[Instruction 1]
Answer these from the Man vs. Wild review:
(a) What does the reviewer call the actual worst thing they ever played?
(b) Which game would the reviewer sooner recommend as an open world experience?
(c) What holds the series of mini-games together?
[Instruction 2] Please write out the Man vs. Wild review from "The digital adventures" to "on that thing.".

[Text block]
☆ ☆ ☆ ☆ ☆ ☆ ☆

The digital adventures of Bear Grylls and his reality TV show, Man vs. Wild, are pretty close to the worst thing I’ve ever played. Really thinking about it, I’d say the actual worst thing I ever played was the saxophone. I sounded terrible on that thing.
Now that’s what Man vs. Wild is: a bad joke. It’s uglier than Hitler in a tutu offering you sexual favors, lazier than a Sunny afternoon spent on heroin, and dull enough that a weekend at your horny grandmothers with your kinky college roommate is a more attractive proposition by far. I’d rather drink my own piss than play it one second further.
…OK, that one I apologize for.
Man vs. Wild is effortlessly bad. While I was hardly expecting award winning material to begin with, that MvW has turned out this awful is practically an achievement in the field of low expectations. Honestly, I am impressed by how succinctly the game matches all my most cynical predictions.
As an adventure title, or at least as a game that makes claims of being an adventure title, I’d sooner recommend Mario Kart as an open world experience. There is, quite literally, not one deviation from the beaten path, and every level is a straight shot from point A to point B. Effectively, the entire thing is just a series of mini-games held together by narrow invisible corridors.

☆ ☆ ☆ ☆ ☆ ☆ ☆

Dataset records:

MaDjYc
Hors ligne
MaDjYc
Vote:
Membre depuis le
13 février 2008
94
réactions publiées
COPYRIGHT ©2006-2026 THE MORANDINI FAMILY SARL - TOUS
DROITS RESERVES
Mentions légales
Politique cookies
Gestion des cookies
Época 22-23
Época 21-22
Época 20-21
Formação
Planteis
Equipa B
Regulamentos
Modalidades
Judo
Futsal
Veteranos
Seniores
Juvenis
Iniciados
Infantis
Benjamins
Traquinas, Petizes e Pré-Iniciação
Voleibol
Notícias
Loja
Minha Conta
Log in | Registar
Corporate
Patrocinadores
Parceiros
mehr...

☆ ☆ ☆ ☆ ☆ ☆ ☆

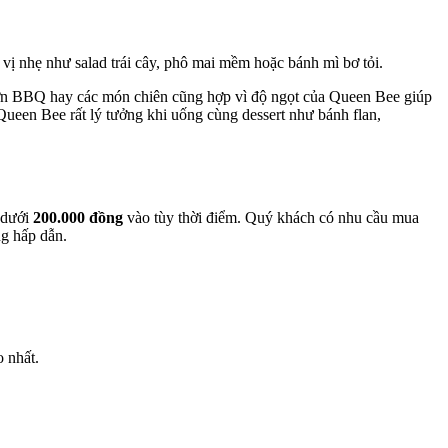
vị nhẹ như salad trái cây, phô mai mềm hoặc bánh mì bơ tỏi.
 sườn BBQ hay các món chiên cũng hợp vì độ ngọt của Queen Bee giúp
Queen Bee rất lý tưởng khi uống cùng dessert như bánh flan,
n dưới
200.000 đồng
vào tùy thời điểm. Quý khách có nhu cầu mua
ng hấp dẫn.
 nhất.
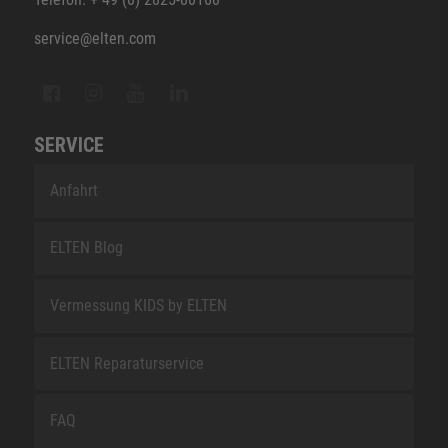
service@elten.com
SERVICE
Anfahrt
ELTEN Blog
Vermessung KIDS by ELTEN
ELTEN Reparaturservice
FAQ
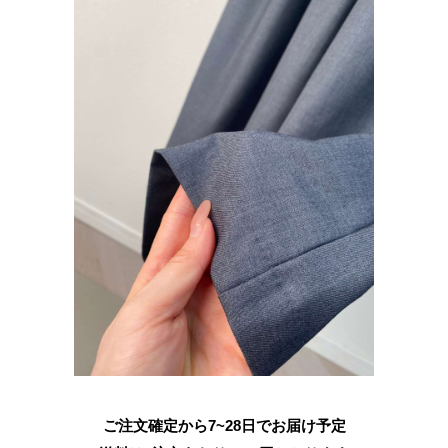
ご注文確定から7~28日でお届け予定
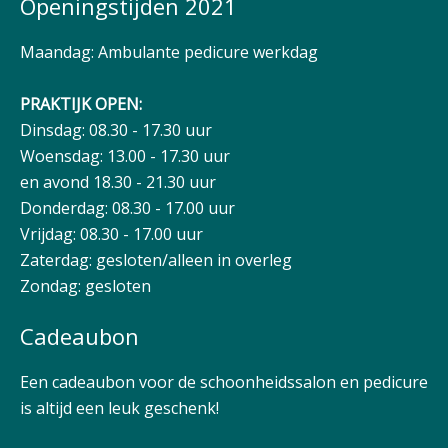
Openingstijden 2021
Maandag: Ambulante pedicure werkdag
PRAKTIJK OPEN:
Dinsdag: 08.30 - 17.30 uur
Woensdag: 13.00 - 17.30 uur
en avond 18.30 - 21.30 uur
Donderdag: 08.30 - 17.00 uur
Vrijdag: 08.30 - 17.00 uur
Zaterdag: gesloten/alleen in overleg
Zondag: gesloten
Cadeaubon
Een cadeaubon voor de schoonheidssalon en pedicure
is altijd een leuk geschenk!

☆ ☆ ☆ ☆ ☆ ☆ ☆

[Written response 1]
(a) The saxophone.
(b) Mario Kart.
(c) Narrow invisible corridors.

[Written response 2]
The digital adventures of Bear Grylls and his reality TV show, Man vs. Wild, are pretty close to the worst thing I’ve ever played. Really thinking about it, I’d say the actual worst thing I ever played was the saxophone. I sounded terrible on that thing.